◆ **Text passage**:
++++++++
2004-10-12 8:15 ` Three way TCP handshake : can we avoid the third packet ? Eric Dumazet
2004-10-12 8:38 ` Eric Dumazet
@ 2004-10-12 8:41 ` Henrik Nordstrom
1 sibling, 0 replies; 4+ messages in thread
From: Henrik Nordstrom @ 2004-10-12 8:41 UTC (permalink / raw)
To: Eric Dumazet; +Cc: netdev
On Tue, 12 Oct 2004, Eric Dumazet wrote:
> Following this discussion on netdev, sorry to bother you again :)
>
> Currently, linux cannot easily avoids the third packet (ACK only) of TCP
> handshake, for connections initiated from linux side.
>
> The send(socket, data) is denied (EAGAIN) if the socket is in NODELAY mode
> and socket not yet connected (connect() done , but not in ESTABLISHED
> state).
This is my observations as well.
++++++++
◆ **Data shown**:
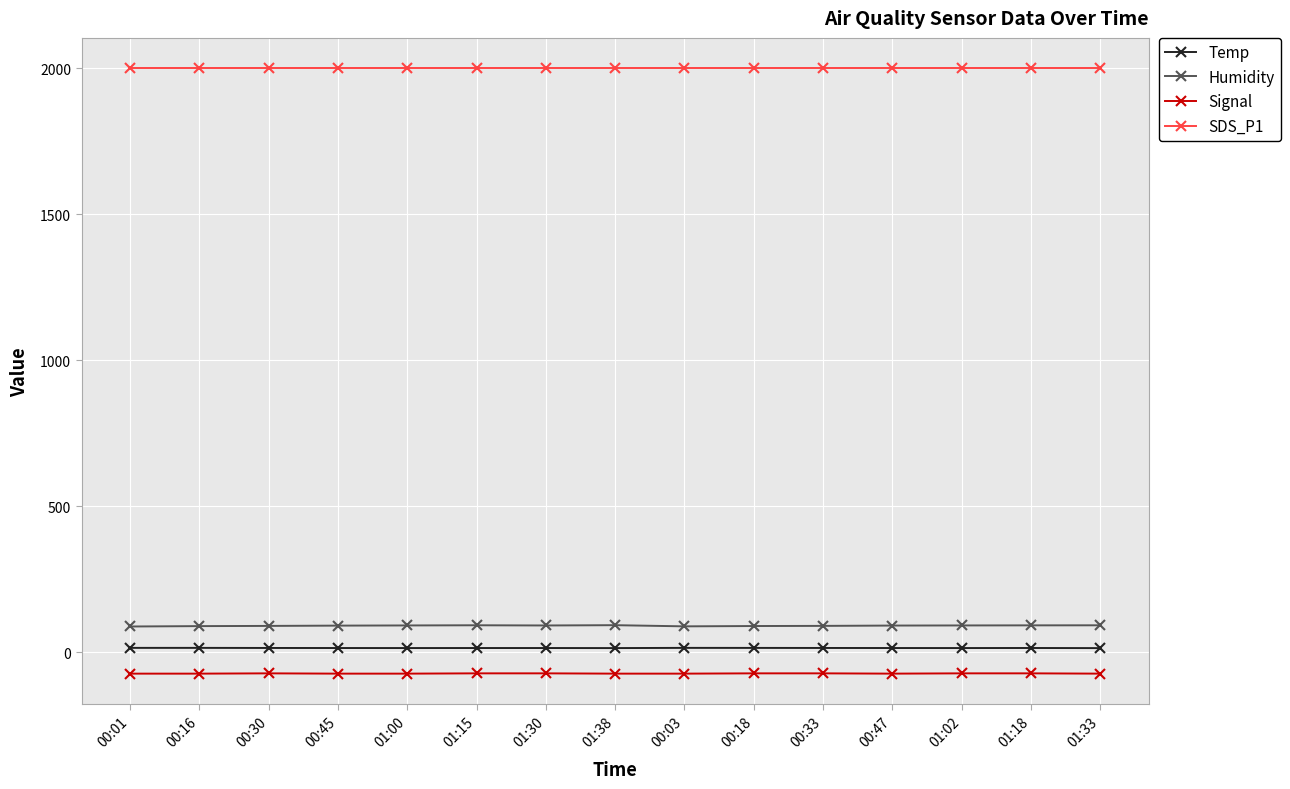

What is the maximum value for SDS_P1?

1999.9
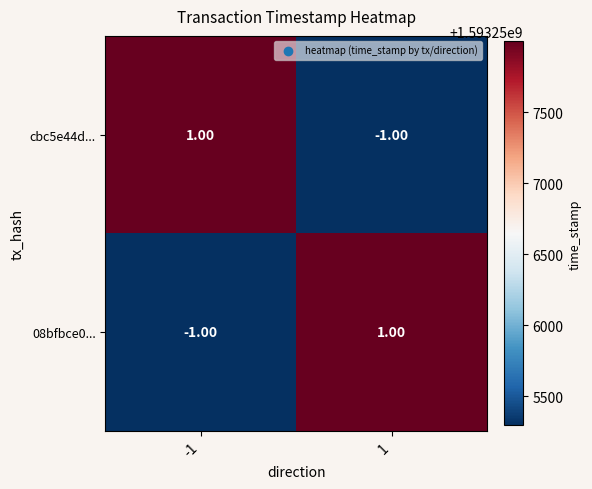

Is the value of cbc5e44d... at 1 greater than the value of 08bfbce0... at 1?

No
++++++++
◆ **Prompt 1**:
From the mailing-list excerpt on the three-way TCP handshake, extract the passage that opens with the words containing "To: Eric Dumazet;" and closes with "from linux side.", copying it without alteration.
◆ **Prompt 2**:
Write the next part of the mailing-list excerpt on avoiding the third packet of the TCP handshake, beginning after its final sentence.

◆ **Exercise answer 1**:
To: Eric Dumazet; +Cc: netdev
On Tue, 12 Oct 2004, Eric Dumazet wrote:
> Following this discussion on netdev, sorry to bother you again :)
>
> Currently, linux cannot easily avoids the third packet (ACK only) of TCP
> handshake, for connections initiated from linux side.

◆ **Exercise answer 2**:
> So basically, a daemon willing to avoid the third packet must use one thread
> for each outgoing pending connection, seting the socket in blocking mode and
> blocking in send()/write() syscall. In my case, I would need about 1000
> threads :(
>
> Could we just delay (say up to 200ms) the ACK packet the tcp stack sends ?
What would this do to the initial RTT measurements?
>From what I can see the RFCs only allow for delayed ACKs in response to a
data segment. Not sure if this includes SYN (or FIN).